Frederick addressed a long series of extraordinary questions to Michael, who inserted the questionnaire as an addendum to a work entitled Libers particularis. Frederick’s interest in necromancy is indicated in one of the questions that he asked Michael: “And how is it that the soul of a living man which has passed away to another life than ours cannot be induced to return by first love or even by hate, just as it had been nothing, nor does it seem to care at all for what it has left behind whether it be saved or lost.” Michael boasted that he could answer all of the questions asked by the emperor, including his query as to “whether one soul in the next world knows another and whether one can return to this life to speak and show one’s self; and how many are the pains of hell.”
All of this led to Michael’s posthumous fame as a magician, clouding his reputation as a scientist and translator, which is in any event controversial. Roger Bacon referred to Michael as “a notable inquirer into matter, motion, and the course of the constellations,” but at the same time he listed him among those translators who “understood neither sciences nor languages, not even Latin,” and said that his translations were for the most part done by a Jew named Andrew. Bacon credits Michael with having introduced the natural philosophy of Aristotle to the Latin West, though Michael actually transmitted only three Aristotelian works.
Along with Gerbert d’Aurillac, Michael was said to have sold his soul to the devil in exchange for his knowledge of the black arts and the magic of science. Dante writes of him in canto 20 of the Inferno, where he is pointed out in the fourth ditch of the eighth circle of Hell, among the other diviners: “That other, round the loins / So slender of his shape, was Michael Scot / Practised in every slight of magic wile.”
European science had by now outgrown the confines of the monasteries where it first developed, spreading into the outer world and interacting with Byzantine and Islamic culture, going beyond the philosophic and mathematical science of the works in the great Library of Alexandria to explore new worlds. What is more, scholarship was no longer restricted to the confines of a monastery, for the level of knowledge in the Latin West was now such that men like Gerard of Cremona and Adelard of Bath now sought out and found new sources of Greco-Islamic science, most notably ibn al-Haytham, whose work on the science of light went well beyond any work of optics produced in the Greek world.

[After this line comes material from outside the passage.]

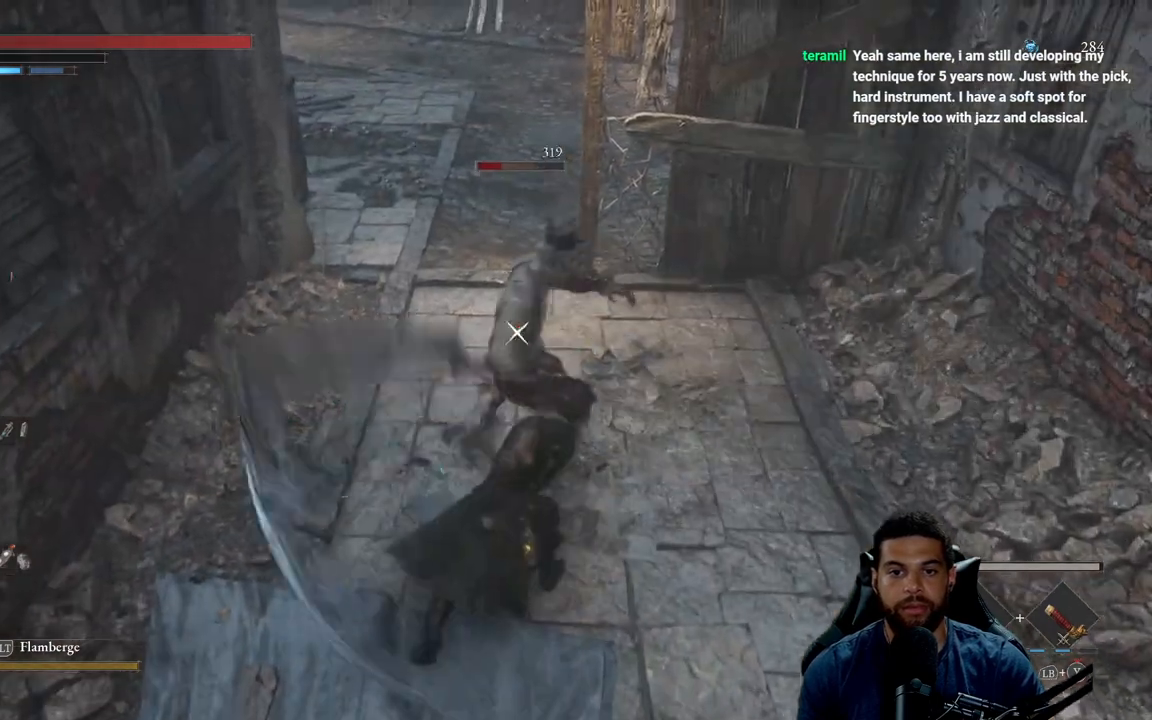
{"buttons": [], "left_stick": "down-right", "right_stick": "left", "events": [[17, "left_stick", "up-right"], [33, "R3", "down"], [133, "R3", "up"], [133, "right_stick", "left"], [233, "left_stick", "right"], [400, "left_stick", "down-right"]]}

And the first step in creating institutions of higher learning had been taken in the foundation of the medical school in Salerno, with its curriculum based on both Greek and Islamic medicine.
These advances had been largely due to the political stability in western Europe at the beginning of the second Christian millennium, which fostered the growth of commerce and increased prosperity. Technological advances such as the improvement and wider use of the waterwheel and the rotation of crops created a much greater agricultural output. This led to a population explosion, and it is estimated that between the years 1000 and 1200 the population of western Europe may have increased by as much as a factor of four. There was an even greater increase in the urban population, which led to more economic opportunity, stimulating intellectual interchange, and the creation of schools, including the first universities of western Europe. The Dark Ages were definitely over; modern Europe was emerging, and with it European science.
Michael Scot is believed to have died in 1236 in Germany, where he had accompanied the emperor Frederick. By that time almost all of Graeco-Islamic science that would be translated from Arabic into Latin was available in western Europe, setting the stage for the next phase of the program, translating works directly from Greek into Latin.